Pandemic boosts online retail but hits travel, taxi apps: UN
An Amazon Prime logo is seen on the side of a delivery van as it departs an Amazon Warehouse location in Dedham, Mass., U.S., Oct. 1, 2020. (AP Photo)


As the coronavirus pandemic continues to rage, online retail has boomed with global sales topping $26 trillion in 2020, according to estimates by the United Nations Conference on Trade and Development (UNCTAD).

Online retail jumped from 16% to 19% of total retail last year, according to UNCTAD calculations published on Monday, while global e-commerce increased by 4% for sales of $26.7 trillion, more than the gross domestic product of the United States, the world's biggest economy.

Ten of the top 13 e-commerce firms are from China or the United States, with Alibaba topping the list ahead of Amazon, and Canada's Shopify the highest-ranked from a third country at five.

While the share of online sales across the world's major economies grew, as on-off lockdowns forced people to spend large chunks of time indoors, UNCTAD said there had been a "notable reversal of fortunes for platform companies offering services such as ride-hailing and travel."
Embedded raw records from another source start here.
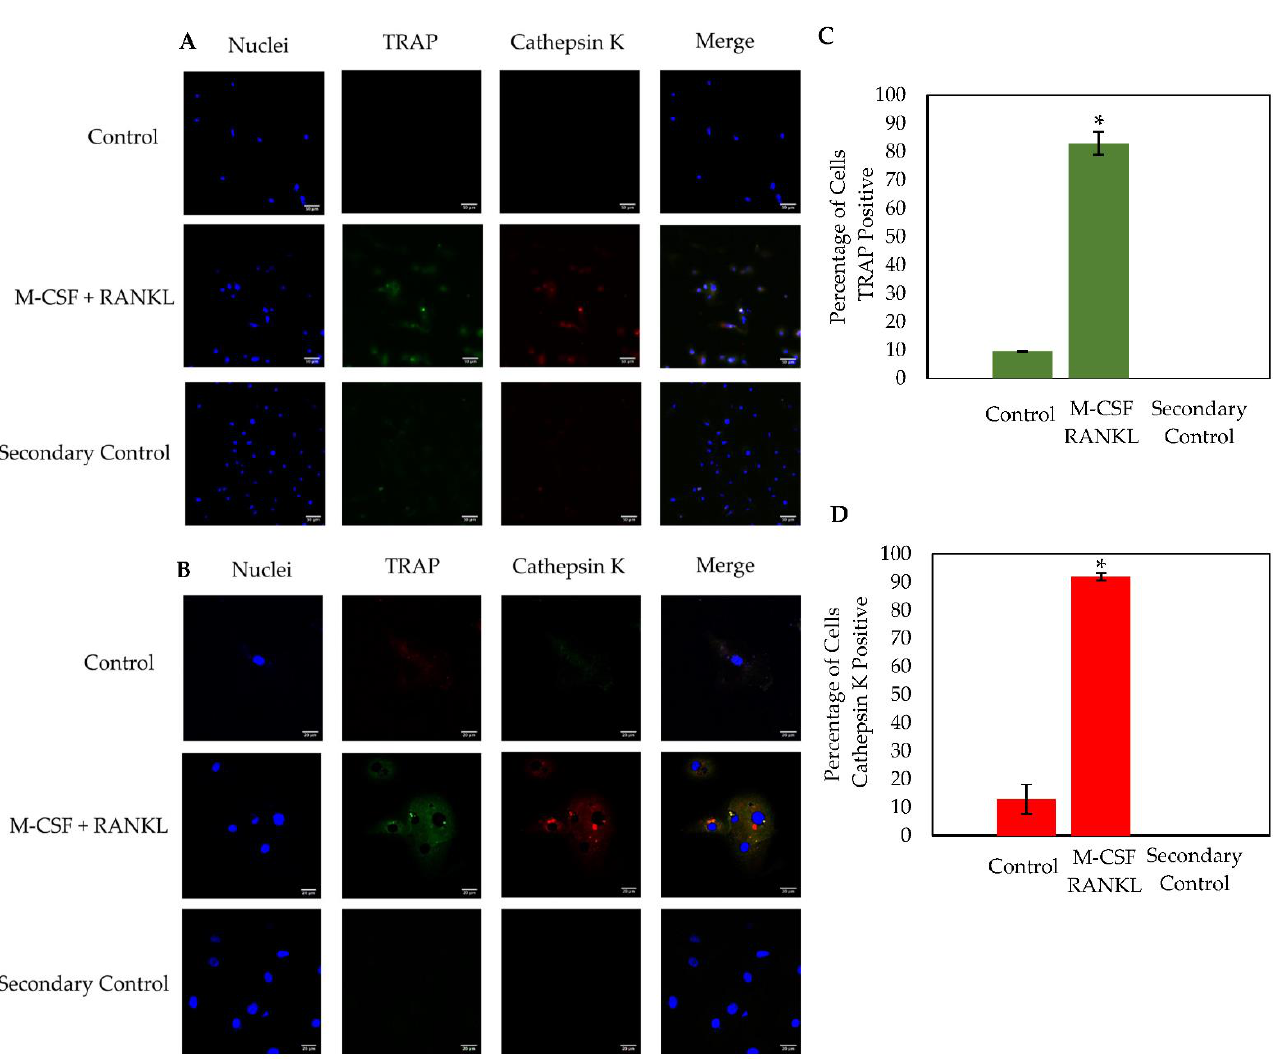
Figure 7. Immunostaining of cells isolated from male ( N = 2) and female ( N = 1) OA patients. Confocal microscopy was utilized to image cells at 20 × ( A ) and 63 × ( B ) magnification. The population of cells stimulated with M-CSF + RANKL was ~60%, whereas the control group had ~15% osteoclasts. As displayed in the figure, M-CSF + RANKL stimulated highly expressed TRAP and Cathepsin K cells, while the control cells produced very little of these osteoclast markers ( C, D ). Cells from 10 representative images obtained at random from all three patients were counted. The RANKL stimulated cells expressed significantly higher TRAP and Cathepsin K than the control groups ( C, D ). Experiments were completed in triplicate and processed using ImageJ. All fluorescence was normalized to the secondary control. “*” denotes statistical significance, where p is set to 0.05.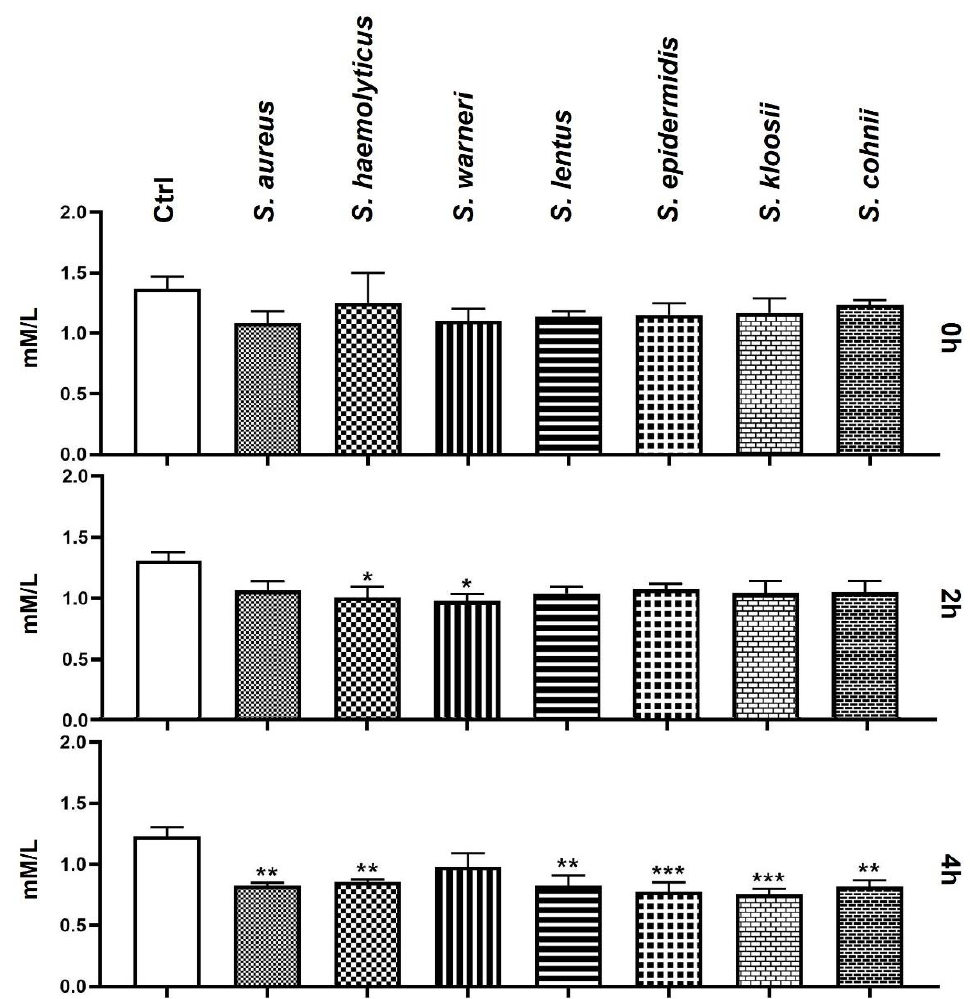
Figure 7. Changes in concentration of extracellular Ca during the 4 h bacteria/sperm co-incubation in vitro at 37 °C. Each group treated with Staphylococcus species was compared with the Ctrl group with no added bacteria. Each bar represents the mean concentration of extracellular Ca ± S.E.M. Five individual experiments were performed to obtain these data. The level of statistical significance was set at * p < 0.05; ** p < 0.01; *** p < 0.001.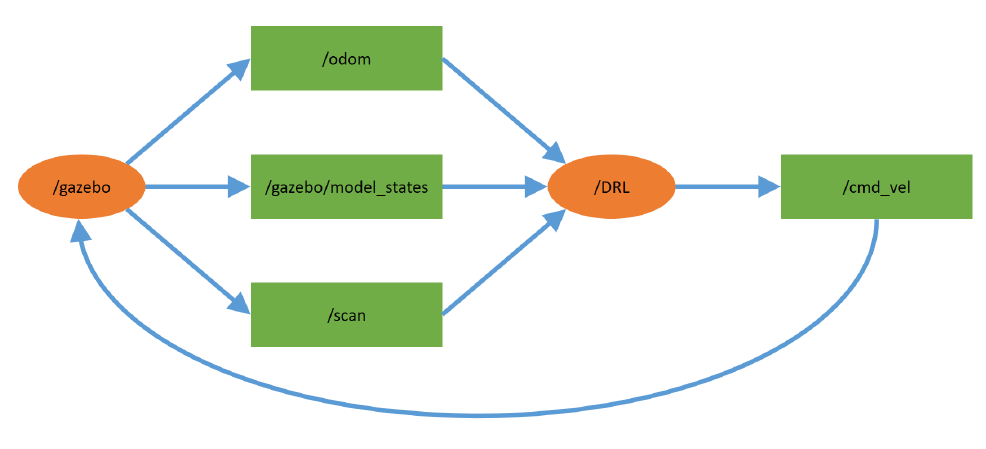
Figure 1. The practical topology used in the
Shares of retail done online in China and South Korea surged to almost a quarter of the totals, with Britain close behind after a jump from 15.8% in 2019 to 23.3% last year.

Online sales in the U.S., whose e-commerce firms last year recorded sales worth over one-third of the global total, increased from 11% to 14% of national retail.

The 2020 online business boom came amid what UNCTAD earlier said was the sharpest annual drop in global economic output since record-keeping was started in the 1940s.